DIRECTIONS: Output the line that contains "Die Standartabweichungen von" and each line after it in the listing, exactly as they appear, through the very last line.

SOURCE MATERIAL:
──────────

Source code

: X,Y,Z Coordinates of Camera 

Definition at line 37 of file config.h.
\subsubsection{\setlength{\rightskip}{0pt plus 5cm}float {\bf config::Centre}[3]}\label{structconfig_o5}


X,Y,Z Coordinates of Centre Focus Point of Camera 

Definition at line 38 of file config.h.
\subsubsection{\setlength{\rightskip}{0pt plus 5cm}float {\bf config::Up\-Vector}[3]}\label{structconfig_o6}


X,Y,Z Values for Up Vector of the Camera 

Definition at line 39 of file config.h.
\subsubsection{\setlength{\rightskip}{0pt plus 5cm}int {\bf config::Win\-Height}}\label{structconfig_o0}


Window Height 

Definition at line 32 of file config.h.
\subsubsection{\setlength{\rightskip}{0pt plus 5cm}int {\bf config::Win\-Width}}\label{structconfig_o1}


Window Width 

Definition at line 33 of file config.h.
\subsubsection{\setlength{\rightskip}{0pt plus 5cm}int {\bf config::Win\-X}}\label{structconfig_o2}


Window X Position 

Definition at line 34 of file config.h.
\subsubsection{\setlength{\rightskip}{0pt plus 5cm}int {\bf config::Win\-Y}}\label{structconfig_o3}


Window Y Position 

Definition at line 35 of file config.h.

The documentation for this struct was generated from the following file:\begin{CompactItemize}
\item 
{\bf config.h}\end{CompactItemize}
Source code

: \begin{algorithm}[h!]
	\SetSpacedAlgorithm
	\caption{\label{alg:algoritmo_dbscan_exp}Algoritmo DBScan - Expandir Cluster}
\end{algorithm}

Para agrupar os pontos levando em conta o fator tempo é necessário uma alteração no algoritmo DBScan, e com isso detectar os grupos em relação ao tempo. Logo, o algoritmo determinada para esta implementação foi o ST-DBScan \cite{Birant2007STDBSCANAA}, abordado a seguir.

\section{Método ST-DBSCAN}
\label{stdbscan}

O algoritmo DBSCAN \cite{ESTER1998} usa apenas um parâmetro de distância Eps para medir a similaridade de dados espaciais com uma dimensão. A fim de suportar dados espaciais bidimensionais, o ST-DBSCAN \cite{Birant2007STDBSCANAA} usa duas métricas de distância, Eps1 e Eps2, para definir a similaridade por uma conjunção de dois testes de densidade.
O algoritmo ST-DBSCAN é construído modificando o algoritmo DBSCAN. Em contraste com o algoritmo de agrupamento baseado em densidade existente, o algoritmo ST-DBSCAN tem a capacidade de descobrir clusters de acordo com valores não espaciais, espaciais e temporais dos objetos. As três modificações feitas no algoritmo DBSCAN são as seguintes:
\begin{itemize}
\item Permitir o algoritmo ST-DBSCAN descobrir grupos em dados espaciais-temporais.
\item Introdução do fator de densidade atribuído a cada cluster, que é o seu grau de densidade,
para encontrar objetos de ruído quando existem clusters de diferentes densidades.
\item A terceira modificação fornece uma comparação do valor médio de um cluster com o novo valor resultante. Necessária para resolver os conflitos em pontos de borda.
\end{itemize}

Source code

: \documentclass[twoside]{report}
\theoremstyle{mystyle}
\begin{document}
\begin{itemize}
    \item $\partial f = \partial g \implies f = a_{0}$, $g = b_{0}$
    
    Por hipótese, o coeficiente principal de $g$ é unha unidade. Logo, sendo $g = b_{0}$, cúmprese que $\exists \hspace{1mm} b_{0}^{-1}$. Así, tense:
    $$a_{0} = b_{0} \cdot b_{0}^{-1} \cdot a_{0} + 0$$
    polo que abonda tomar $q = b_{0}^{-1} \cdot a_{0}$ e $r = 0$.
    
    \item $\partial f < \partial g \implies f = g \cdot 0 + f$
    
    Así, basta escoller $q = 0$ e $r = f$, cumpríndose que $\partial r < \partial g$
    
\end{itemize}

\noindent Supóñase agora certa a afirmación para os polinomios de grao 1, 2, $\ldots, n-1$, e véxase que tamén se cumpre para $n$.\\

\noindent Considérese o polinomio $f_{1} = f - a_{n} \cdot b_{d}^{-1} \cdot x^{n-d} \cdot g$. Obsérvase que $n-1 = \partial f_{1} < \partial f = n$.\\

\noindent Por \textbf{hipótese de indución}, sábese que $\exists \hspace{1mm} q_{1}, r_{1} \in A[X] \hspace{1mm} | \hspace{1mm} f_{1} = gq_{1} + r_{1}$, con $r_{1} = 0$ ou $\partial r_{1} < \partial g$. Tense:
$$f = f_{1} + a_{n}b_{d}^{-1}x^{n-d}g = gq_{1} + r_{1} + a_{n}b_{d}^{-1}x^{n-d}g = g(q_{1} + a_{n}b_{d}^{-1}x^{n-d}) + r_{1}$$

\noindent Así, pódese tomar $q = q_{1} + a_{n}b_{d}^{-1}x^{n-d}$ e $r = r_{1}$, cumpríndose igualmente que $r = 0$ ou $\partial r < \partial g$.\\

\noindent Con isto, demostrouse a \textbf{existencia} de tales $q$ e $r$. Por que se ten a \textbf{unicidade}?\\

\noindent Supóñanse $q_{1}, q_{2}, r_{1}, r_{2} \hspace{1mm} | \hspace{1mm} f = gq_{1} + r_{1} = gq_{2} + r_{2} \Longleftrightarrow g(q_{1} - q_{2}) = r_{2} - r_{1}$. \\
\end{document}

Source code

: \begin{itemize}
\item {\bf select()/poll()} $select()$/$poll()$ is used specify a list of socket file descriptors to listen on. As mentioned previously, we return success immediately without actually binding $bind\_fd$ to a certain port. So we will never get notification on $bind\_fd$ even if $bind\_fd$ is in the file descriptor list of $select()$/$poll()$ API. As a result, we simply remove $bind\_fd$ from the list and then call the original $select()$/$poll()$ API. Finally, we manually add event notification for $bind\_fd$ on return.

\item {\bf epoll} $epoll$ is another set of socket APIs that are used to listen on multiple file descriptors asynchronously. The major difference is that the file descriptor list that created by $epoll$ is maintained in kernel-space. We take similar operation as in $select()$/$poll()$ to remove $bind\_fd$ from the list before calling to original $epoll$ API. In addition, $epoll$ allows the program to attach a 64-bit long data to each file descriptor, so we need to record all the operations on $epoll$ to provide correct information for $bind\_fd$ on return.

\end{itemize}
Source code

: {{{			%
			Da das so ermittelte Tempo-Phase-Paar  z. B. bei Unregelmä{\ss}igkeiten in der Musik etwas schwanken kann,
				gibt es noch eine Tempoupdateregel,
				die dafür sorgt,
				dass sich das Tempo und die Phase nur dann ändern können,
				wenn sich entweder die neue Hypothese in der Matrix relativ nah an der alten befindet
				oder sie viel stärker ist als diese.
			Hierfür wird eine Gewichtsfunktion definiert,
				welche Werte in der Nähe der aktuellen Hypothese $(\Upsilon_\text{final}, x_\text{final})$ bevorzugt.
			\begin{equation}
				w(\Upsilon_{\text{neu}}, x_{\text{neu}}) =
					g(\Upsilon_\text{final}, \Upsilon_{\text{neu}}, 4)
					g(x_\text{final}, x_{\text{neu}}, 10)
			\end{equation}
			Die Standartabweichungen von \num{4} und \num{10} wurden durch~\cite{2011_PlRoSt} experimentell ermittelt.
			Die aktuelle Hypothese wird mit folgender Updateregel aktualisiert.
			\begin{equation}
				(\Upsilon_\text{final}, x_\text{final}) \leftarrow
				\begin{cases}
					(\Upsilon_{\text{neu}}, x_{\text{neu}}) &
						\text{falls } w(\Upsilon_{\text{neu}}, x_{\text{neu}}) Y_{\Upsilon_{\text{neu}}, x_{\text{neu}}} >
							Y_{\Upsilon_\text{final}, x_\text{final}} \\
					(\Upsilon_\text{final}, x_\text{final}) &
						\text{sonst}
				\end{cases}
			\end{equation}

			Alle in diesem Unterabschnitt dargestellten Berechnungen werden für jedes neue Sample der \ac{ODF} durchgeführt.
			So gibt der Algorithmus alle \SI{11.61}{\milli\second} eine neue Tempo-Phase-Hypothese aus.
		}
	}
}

──────────

REPLY TO THE EXERCISE:
			Die Standartabweichungen von \num{4} und \num{10} wurden durch~\cite{2011_PlRoSt} experimentell ermittelt.
			Die aktuelle Hypothese wird mit folgender Updateregel aktualisiert.
			\begin{equation}
				(\Upsilon_\text{final}, x_\text{final}) \leftarrow
				\begin{cases}
					(\Upsilon_{\text{neu}}, x_{\text{neu}}) &
						\text{falls } w(\Upsilon_{\text{neu}}, x_{\text{neu}}) Y_{\Upsilon_{\text{neu}}, x_{\text{neu}}} >
							Y_{\Upsilon_\text{final}, x_\text{final}} \\
					(\Upsilon_\text{final}, x_\text{final}) &
						\text{sonst}
				\end{cases}
			\end{equation}

			Alle in diesem Unterabschnitt dargestellten Berechnungen werden für jedes neue Sample der \ac{ODF} durchgeführt.
			So gibt der Algorithmus alle \SI{11.61}{\milli\second} eine neue Tempo-Phase-Hypothese aus.
		}
	}
}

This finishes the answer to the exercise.